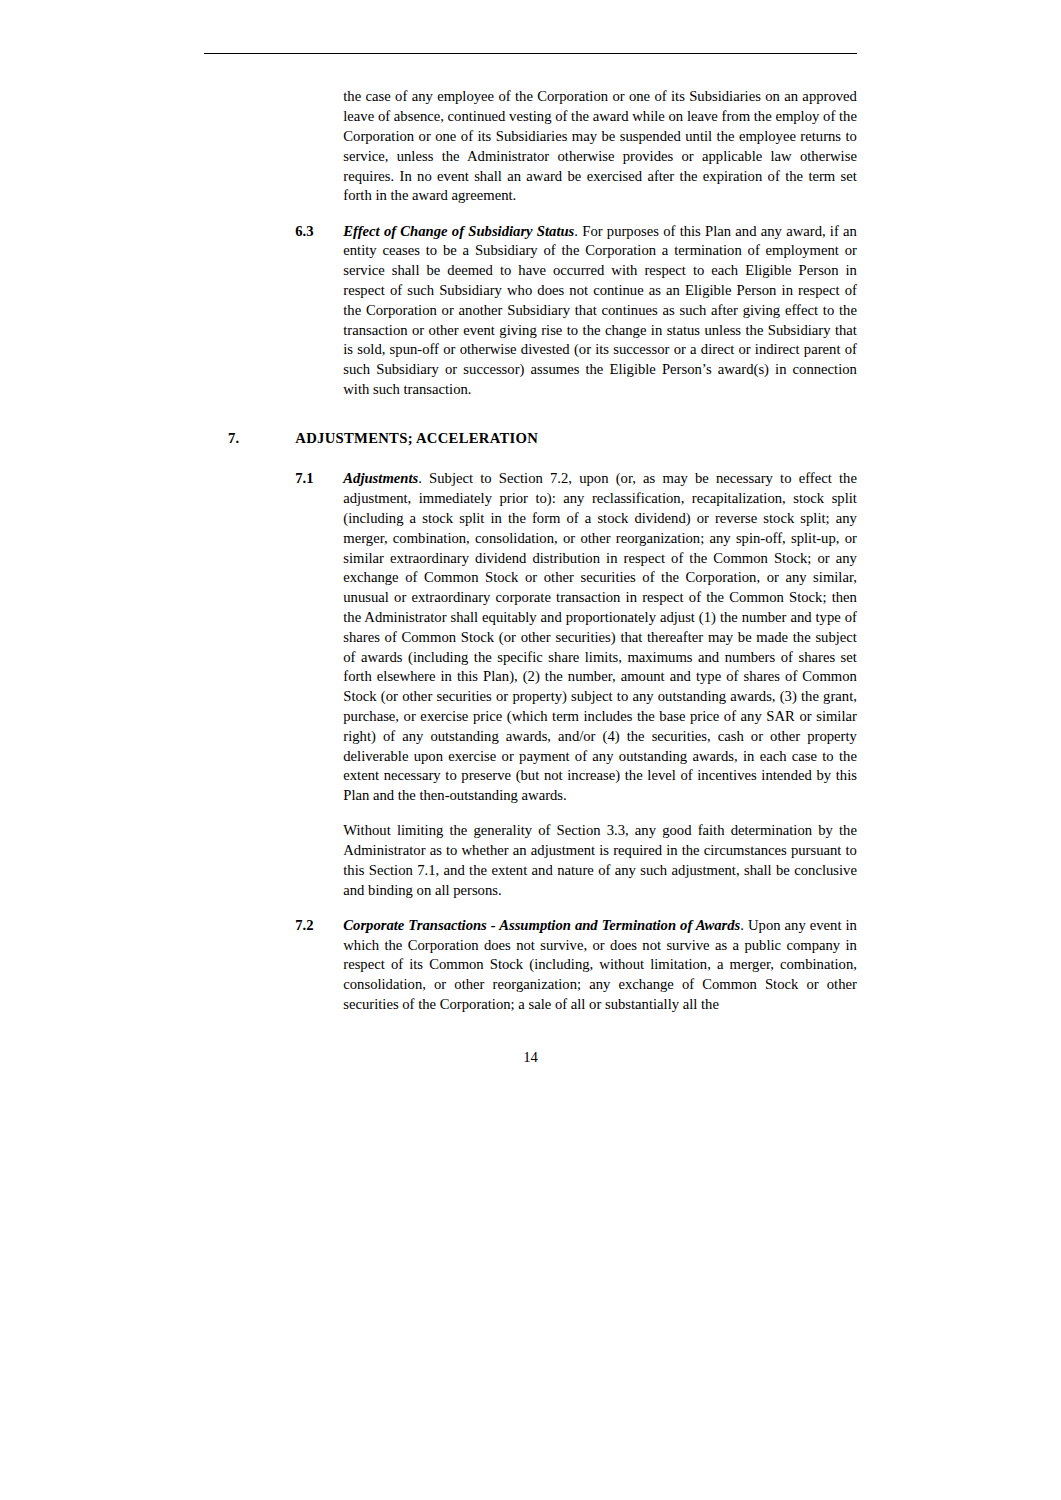the case of any employee of the Corporation or one of its Subsidiaries on an approved leave of absence, continued vesting of the award while on leave from the employ of the Corporation or one of its Subsidiaries may be suspended until the employee returns to service, unless the Administrator otherwise provides or applicable law otherwise requires. In no event shall an award be exercised after the expiration of the term set forth in the award agreement.
6.3
Effect of Change of Subsidiary Status. For purposes of this Plan and any award, if an entity ceases to be a Subsidiary of the Corporation a termination of employment or service shall be deemed to have occurred with respect to each Eligible Person in respect of such Subsidiary who does not continue as an Eligible Person in respect of the Corporation or another Subsidiary that continues as such after giving effect to the transaction or other event giving rise to the change in status unless the Subsidiary that is sold, spun-off or otherwise divested (or its successor or a direct or indirect parent of such Subsidiary or successor) assumes the Eligible Person’s award(s) in connection with such transaction.
7.
ADJUSTMENTS; ACCELERATION
7.1
Adjustments. Subject to Section 7.2, upon (or, as may be necessary to effect the adjustment, immediately prior to): any reclassification, recapitalization, stock split (including a stock split in the form of a stock dividend) or reverse stock split; any merger, combination, consolidation, or other reorganization; any spin-off, split-up, or similar extraordinary dividend distribution in respect of the Common Stock; or any exchange of Common Stock or other securities of the Corporation, or any similar, unusual or extraordinary corporate transaction in respect of the Common Stock; then the Administrator shall equitably and proportionately adjust (1) the number and type of shares of Common Stock (or other securities) that thereafter may be made the subject of awards (including the specific share limits, maximums and numbers of shares set forth elsewhere in this Plan), (2) the number, amount and type of shares of Common Stock (or other securities or property) subject to any outstanding awards, (3) the grant, purchase, or exercise price (which term includes the base price of any SAR or similar right) of any outstanding awards, and/or (4) the securities, cash or other property deliverable upon exercise or payment of any outstanding awards, in each case to the extent necessary to preserve (but not increase) the level of incentives intended by this Plan and the then-outstanding awards.
Without limiting the generality of Section 3.3, any good faith determination by the Administrator as to whether an adjustment is required in the circumstances pursuant to this Section 7.1, and the extent and nature of any such adjustment, shall be conclusive and binding on all persons.
7.2
Corporate Transactions - Assumption and Termination of Awards. Upon any event in which the Corporation does not survive, or does not survive as a public company in respect of its Common Stock (including, without limitation, a merger, combination, consolidation, or other reorganization; any exchange of Common Stock or other securities of the Corporation; a sale of all or substantially all the
14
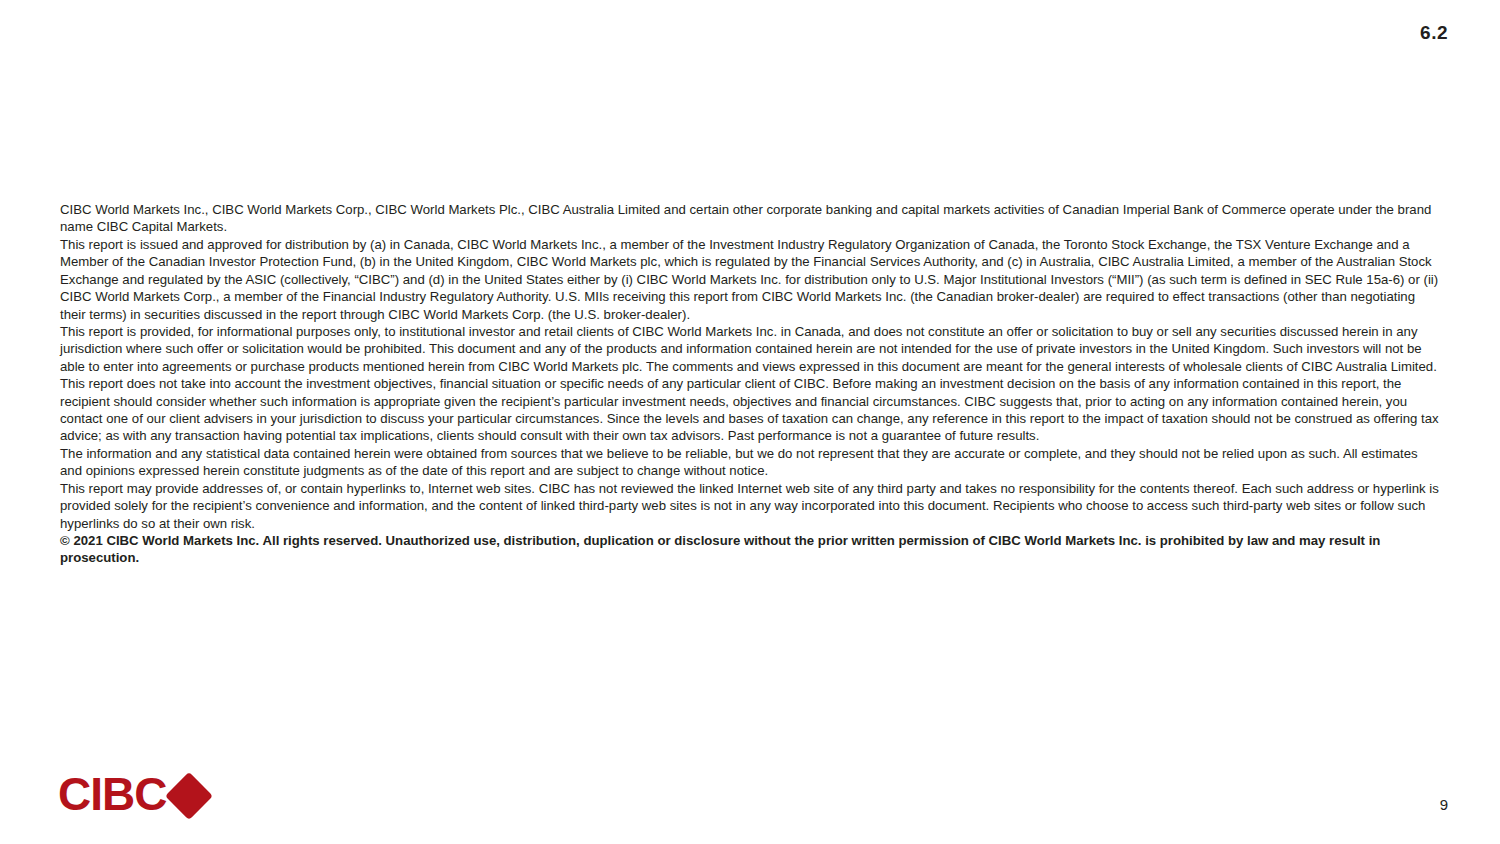6.2
CIBC World Markets Inc., CIBC World Markets Corp., CIBC World Markets Plc., CIBC Australia Limited and certain other corporate banking and capital markets activities of Canadian Imperial Bank of Commerce operate under the brand name CIBC Capital Markets.
This report is issued and approved for distribution by (a) in Canada, CIBC World Markets Inc., a member of the Investment Industry Regulatory Organization of Canada, the Toronto Stock Exchange, the TSX Venture Exchange and a Member of the Canadian Investor Protection Fund, (b) in the United Kingdom, CIBC World Markets plc, which is regulated by the Financial Services Authority, and (c) in Australia, CIBC Australia Limited, a member of the Australian Stock Exchange and regulated by the ASIC (collectively, “CIBC”) and (d) in the United States either by (i) CIBC World Markets Inc. for distribution only to U.S. Major Institutional Investors (“MII”) (as such term is defined in SEC Rule 15a-6) or (ii) CIBC World Markets Corp., a member of the Financial Industry Regulatory Authority. U.S. MIIs receiving this report from CIBC World Markets Inc. (the Canadian broker-dealer) are required to effect transactions (other than negotiating their terms) in securities discussed in the report through CIBC World Markets Corp. (the U.S. broker-dealer).
This report is provided, for informational purposes only, to institutional investor and retail clients of CIBC World Markets Inc. in Canada, and does not constitute an offer or solicitation to buy or sell any securities discussed herein in any jurisdiction where such offer or solicitation would be prohibited. This document and any of the products and information contained herein are not intended for the use of private investors in the United Kingdom. Such investors will not be able to enter into agreements or purchase products mentioned herein from CIBC World Markets plc. The comments and views expressed in this document are meant for the general interests of wholesale clients of CIBC Australia Limited.
This report does not take into account the investment objectives, financial situation or specific needs of any particular client of CIBC. Before making an investment decision on the basis of any information contained in this report, the recipient should consider whether such information is appropriate given the recipient’s particular investment needs, objectives and financial circumstances. CIBC suggests that, prior to acting on any information contained herein, you contact one of our client advisers in your jurisdiction to discuss your particular circumstances. Since the levels and bases of taxation can change, any reference in this report to the impact of taxation should not be construed as offering tax advice; as with any transaction having potential tax implications, clients should consult with their own tax advisors. Past performance is not a guarantee of future results.
The information and any statistical data contained herein were obtained from sources that we believe to be reliable, but we do not represent that they are accurate or complete, and they should not be relied upon as such. All estimates and opinions expressed herein constitute judgments as of the date of this report and are subject to change without notice.
This report may provide addresses of, or contain hyperlinks to, Internet web sites. CIBC has not reviewed the linked Internet web site of any third party and takes no responsibility for the contents thereof. Each such address or hyperlink is provided solely for the recipient’s convenience and information, and the content of linked third-party web sites is not in any way incorporated into this document. Recipients who choose to access such third-party web sites or follow such hyperlinks do so at their own risk.
© 2021 CIBC World Markets Inc. All rights reserved. Unauthorized use, distribution, duplication or disclosure without the prior written permission of CIBC World Markets Inc. is prohibited by law and may result in prosecution.
CIBC
9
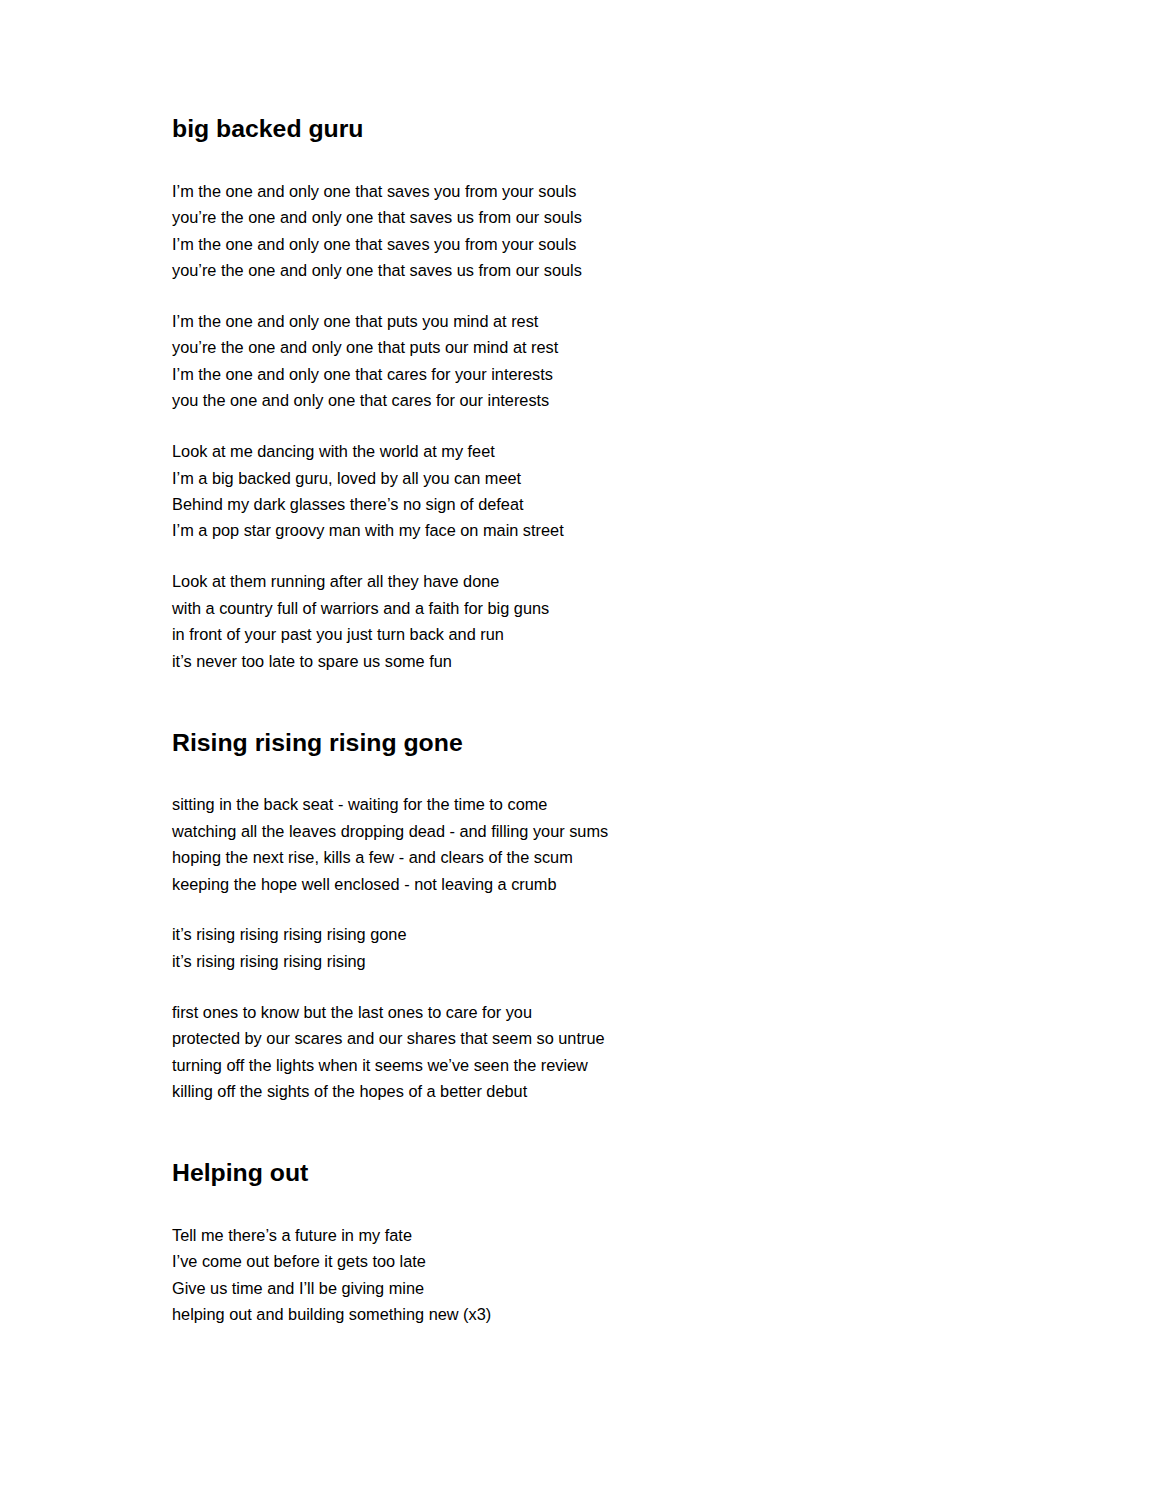big backed guru
I’m the one and only one that saves you from your souls
you’re the one and only one that saves us from our souls
I’m the one and only one that saves you from your souls
you’re the one and only one that saves us from our souls
I’m the one and only one that puts you mind at rest
you’re the one and only one that puts our mind at rest
I’m the one and only one that cares for your interests
you the one and only one that cares for our interests
Look at me dancing with the world at my feet
I’m a big backed guru, loved by all you can meet
Behind my dark glasses there’s no sign of defeat
I’m a pop star groovy man with my face on main street
Look at them running after all they have done
with a country full of warriors and a faith for big guns
in front of your past you just turn back and run
it’s never too late to spare us some fun
Rising rising rising gone
sitting in the back seat - waiting for the time to come
watching all the leaves dropping dead - and filling your sums
hoping the next rise, kills a few - and clears of the scum
keeping the hope well enclosed - not leaving a crumb
it’s rising rising rising rising gone
it’s rising rising rising rising
first ones to know but the last ones to care for you
protected by our scares and our shares that seem so untrue
turning off the lights when it seems we’ve seen the review
killing off the sights of the hopes of a better debut
Helping out
Tell me there’s a future in my fate
I’ve come out before it gets too late
Give us time and I’ll be giving mine
helping out and building something new (x3)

*WHAT THE EXERCISE ASKS*. In the listing above, find the line with "protected by our" and the line with "I’ve come out before it gets too late", then print exactly those two lines and every line between them, and nothing more.

*WRITTEN SOLUTION*.
protected by our scares and our shares that seem so untrue
turning off the lights when it seems we’ve seen the review
killing off the sights of the hopes of a better debut
Helping out
Tell me there’s a future in my fate
I’ve come out before it gets too late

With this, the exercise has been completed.